• **Text provided**
Launched in 2004, Aura helps scientists understand how atmospheric composition affects and responds to Earth's changing climate. The satellite works to reveal the processes that connect local and global air quality, and also tracks the extent Earth's protective ozone layer is recovering. The satellite is one in an international fleet of Earth-observing satellites nicknamed the "A-Train" that monitor the planet's atmosphere.

"Aura is offering us a whole new way of looking at how pollution travels around the Earth, and precisely what the sources are," said Mark Schoeberl, project scientist for Aura at NASA's Goddard Space Flight Center, Greenbelt, Md. "The better we understand the origins of pollution, the more public health stands to benefit, across borders."

Aura boasts four instruments that provide researchers new glimpses of the Earth's lower atmosphere, or troposphere: the Ozone Monitoring Instrument (OMI); the Tropospheric Emission Spectrometer (TES); the Microwave Limb Sounder (MLS); and the High Resolution Dynamics Limb Sounder (HIRDLS).

"What's so new and striking is that we're now able to capture the first-ever global, daily, urban-scale measurements from space of air pollutant nitrogen dioxide. And now we can make this information available on a pilot basis mere hours after actual measurements are attained," said Pieternel Levelt of the Royal Netherlands Meteorological Institute, who is the OMI principal investigator. "When these measurements are eventually obtained on a global scale, the world will have better future air pollution forecasts."

Researchers such as Levelt expect that OMI will soon be providing daily, up-to-the-hour, observations of the path of pollution across the United States and Asia as it has begun to do of Europe.

• **What this task involves**
According to the passage on the Aura satellite, what four instruments does Aura carry? The rows that follow come from a separate, unrelated source.

• **Records**
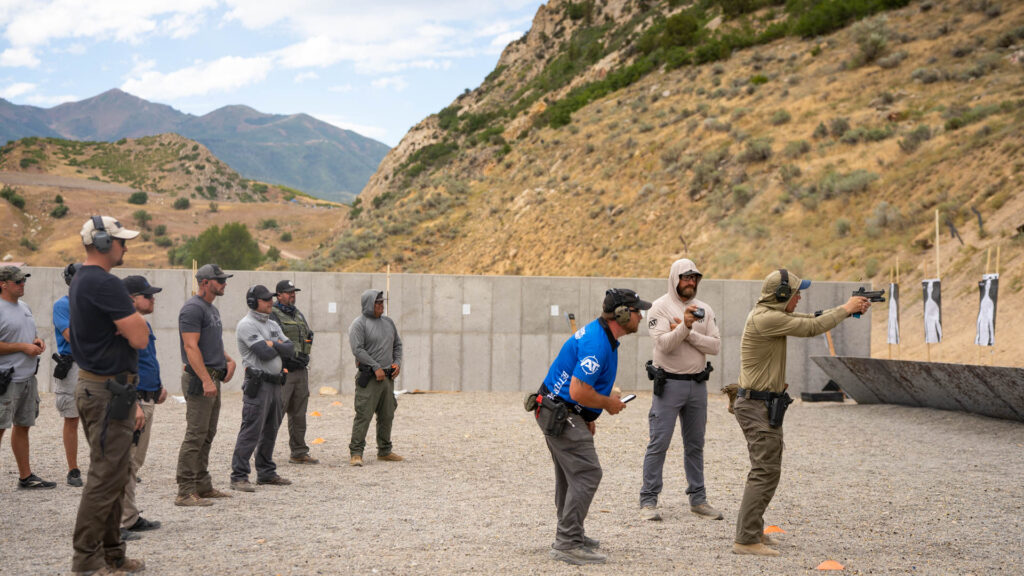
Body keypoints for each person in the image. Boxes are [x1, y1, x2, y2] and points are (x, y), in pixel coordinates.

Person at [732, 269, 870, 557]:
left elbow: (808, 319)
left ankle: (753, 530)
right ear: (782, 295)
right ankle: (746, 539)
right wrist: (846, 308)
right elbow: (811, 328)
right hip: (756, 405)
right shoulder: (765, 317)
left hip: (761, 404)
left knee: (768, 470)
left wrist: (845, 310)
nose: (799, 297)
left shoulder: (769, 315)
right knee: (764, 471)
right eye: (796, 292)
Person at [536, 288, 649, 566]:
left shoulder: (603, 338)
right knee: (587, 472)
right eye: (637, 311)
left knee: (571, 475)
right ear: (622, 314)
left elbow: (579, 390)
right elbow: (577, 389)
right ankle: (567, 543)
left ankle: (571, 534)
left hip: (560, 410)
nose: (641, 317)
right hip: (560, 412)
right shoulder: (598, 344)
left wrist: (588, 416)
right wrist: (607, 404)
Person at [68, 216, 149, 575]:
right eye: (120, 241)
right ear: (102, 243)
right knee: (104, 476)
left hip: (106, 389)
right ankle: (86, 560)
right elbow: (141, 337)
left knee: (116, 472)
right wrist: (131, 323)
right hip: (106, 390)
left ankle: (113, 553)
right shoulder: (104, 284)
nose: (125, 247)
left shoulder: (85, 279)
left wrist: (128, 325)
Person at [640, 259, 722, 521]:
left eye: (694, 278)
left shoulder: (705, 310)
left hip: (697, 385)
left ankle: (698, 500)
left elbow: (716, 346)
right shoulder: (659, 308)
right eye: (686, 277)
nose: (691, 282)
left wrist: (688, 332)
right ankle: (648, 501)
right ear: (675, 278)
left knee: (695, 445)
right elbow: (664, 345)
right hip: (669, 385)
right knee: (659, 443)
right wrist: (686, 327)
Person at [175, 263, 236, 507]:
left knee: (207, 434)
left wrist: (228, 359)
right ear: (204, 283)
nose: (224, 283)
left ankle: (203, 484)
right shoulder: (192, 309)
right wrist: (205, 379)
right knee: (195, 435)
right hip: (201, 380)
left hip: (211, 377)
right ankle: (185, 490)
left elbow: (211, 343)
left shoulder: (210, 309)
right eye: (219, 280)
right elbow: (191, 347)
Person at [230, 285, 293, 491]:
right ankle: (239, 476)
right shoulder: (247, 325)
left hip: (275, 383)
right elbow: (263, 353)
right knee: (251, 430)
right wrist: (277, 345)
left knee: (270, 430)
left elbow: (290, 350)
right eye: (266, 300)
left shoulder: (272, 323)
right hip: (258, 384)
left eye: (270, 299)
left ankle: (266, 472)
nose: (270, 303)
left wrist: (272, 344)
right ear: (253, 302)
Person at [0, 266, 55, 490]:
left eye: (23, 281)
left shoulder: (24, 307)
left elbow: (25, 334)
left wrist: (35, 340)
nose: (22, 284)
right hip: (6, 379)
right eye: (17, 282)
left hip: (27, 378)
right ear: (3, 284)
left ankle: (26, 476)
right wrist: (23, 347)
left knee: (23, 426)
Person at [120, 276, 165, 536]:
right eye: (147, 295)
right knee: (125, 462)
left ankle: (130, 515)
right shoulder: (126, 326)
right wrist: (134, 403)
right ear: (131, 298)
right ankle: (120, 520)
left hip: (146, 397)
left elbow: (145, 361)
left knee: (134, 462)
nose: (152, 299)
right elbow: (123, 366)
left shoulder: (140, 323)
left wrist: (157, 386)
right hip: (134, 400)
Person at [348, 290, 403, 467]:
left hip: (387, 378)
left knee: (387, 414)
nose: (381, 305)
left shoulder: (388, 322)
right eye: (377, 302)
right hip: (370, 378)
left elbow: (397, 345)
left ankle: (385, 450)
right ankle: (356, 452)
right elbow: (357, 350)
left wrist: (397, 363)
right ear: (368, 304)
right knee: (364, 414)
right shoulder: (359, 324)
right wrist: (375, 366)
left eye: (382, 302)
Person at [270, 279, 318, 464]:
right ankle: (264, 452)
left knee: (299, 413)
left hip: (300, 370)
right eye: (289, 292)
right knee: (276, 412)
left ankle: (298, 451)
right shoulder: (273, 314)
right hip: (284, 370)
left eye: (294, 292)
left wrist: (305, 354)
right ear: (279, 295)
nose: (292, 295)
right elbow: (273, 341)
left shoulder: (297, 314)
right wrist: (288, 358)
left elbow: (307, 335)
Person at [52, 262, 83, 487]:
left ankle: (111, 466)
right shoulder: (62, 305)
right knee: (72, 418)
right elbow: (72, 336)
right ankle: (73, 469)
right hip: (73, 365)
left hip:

• **Response**
The Ozone Monitoring Instrument (OMI), the Tropospheric Emission Spectrometer (TES), the Microwave Limb Sounder (MLS) and the High Resolution Dynamics Limb Sounder (HIRDLS).